[Stored data entries]
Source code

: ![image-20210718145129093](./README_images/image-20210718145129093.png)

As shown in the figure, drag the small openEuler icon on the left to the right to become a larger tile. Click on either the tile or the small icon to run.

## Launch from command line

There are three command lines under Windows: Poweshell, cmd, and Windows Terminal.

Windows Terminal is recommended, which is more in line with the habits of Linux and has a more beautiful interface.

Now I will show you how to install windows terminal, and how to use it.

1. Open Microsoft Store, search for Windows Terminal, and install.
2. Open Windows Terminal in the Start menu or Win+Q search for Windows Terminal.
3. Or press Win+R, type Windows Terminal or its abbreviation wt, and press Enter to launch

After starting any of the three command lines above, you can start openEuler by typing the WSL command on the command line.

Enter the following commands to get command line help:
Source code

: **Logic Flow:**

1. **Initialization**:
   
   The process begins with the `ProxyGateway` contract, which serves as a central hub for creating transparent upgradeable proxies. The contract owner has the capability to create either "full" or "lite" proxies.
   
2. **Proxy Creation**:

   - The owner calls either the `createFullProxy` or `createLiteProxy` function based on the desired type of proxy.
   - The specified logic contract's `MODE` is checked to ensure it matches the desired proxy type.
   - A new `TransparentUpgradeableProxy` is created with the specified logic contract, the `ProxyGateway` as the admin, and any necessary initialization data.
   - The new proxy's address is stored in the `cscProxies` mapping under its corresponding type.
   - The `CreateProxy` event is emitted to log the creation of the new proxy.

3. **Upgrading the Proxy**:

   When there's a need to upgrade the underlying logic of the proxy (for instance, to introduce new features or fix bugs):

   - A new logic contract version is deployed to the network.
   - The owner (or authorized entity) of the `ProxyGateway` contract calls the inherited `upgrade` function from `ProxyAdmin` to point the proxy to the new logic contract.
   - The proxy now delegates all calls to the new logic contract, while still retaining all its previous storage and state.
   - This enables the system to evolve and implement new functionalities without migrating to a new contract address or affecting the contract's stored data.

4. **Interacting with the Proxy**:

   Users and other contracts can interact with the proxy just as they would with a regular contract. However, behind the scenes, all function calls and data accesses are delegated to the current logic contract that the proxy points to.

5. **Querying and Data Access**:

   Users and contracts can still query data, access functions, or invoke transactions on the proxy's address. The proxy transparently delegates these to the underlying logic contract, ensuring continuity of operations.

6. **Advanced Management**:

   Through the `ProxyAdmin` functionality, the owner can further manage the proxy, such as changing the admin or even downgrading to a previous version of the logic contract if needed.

• [Exercise instructions]: Render every line of the records as a numbered list, skipping blank lines.

• [Solution to the problem]:
1. Source code
2. : ![image-20210718145129093](./README_images/image-20210718145129093.png)
3. As shown in the figure, drag the small openEuler icon on the left to the right to become a larger tile. Click on either the tile or the small icon to run.
4. ## Launch from command line
5. There are three command lines under Windows: Poweshell, cmd, and Windows Terminal.
6. Windows Terminal is recommended, which is more in line with the habits of Linux and has a more beautiful interface.
7. Now I will show you how to install windows terminal, and how to use it.
8. 1. Open Microsoft Store, search for Windows Terminal, and install.
9. 2. Open Windows Terminal in the Start menu or Win+Q search for Windows Terminal.
10. 3. Or press Win+R, type Windows Terminal or its abbreviation wt, and press Enter to launch
11. After starting any of the three command lines above, you can start openEuler by typing the WSL command on the command line.
12. Enter the following commands to get command line help:
13. Source code
14. : **Logic Flow:**
15. 1. **Initialization**:
16.    The process begins with the `ProxyGateway` contract, which serves as a central hub for creating transparent upgradeable proxies. The contract owner has the capability to create either "full" or "lite" proxies.
17. 2. **Proxy Creation**:
18.    - The owner calls either the `createFullProxy` or `createLiteProxy` function based on the desired type of proxy.
19.    - The specified logic contract's `MODE` is checked to ensure it matches the desired proxy type.
20.    - A new `TransparentUpgradeableProxy` is created with the specified logic contract, the `ProxyGateway` as the admin, and any necessary initialization data.
21.    - The new proxy's address is stored in the `cscProxies` mapping under its corresponding type.
22.    - The `CreateProxy` event is emitted to log the creation of the new proxy.
23. 3. **Upgrading the Proxy**:
24.    When there's a need to upgrade the underlying logic of the proxy (for instance, to introduce new features or fix bugs):
25.    - A new logic contract version is deployed to the network.
26.    - The owner (or authorized entity) of the `ProxyGateway` contract calls the inherited `upgrade` function from `ProxyAdmin` to point the proxy to the new logic contract.
27.    - The proxy now delegates all calls to the new logic contract, while still retaining all its previous storage and state.
28.    - This enables the system to evolve and implement new functionalities without migrating to a new contract address or affecting the contract's stored data.
29. 4. **Interacting with the Proxy**:
30.    Users and other contracts can interact with the proxy just as they would with a regular contract. However, behind the scenes, all function calls and data accesses are delegated to the current logic contract that the proxy points to.
31. 5. **Querying and Data Access**:
32.    Users and contracts can still query data, access functions, or invoke transactions on the proxy's address. The proxy transparently delegates these to the underlying logic contract, ensuring continuity of operations.
33. 6. **Advanced Management**:
34.    Through the `ProxyAdmin` functionality, the owner can further manage the proxy, such as changing the admin or even downgrading to a previous version of the logic contract if needed.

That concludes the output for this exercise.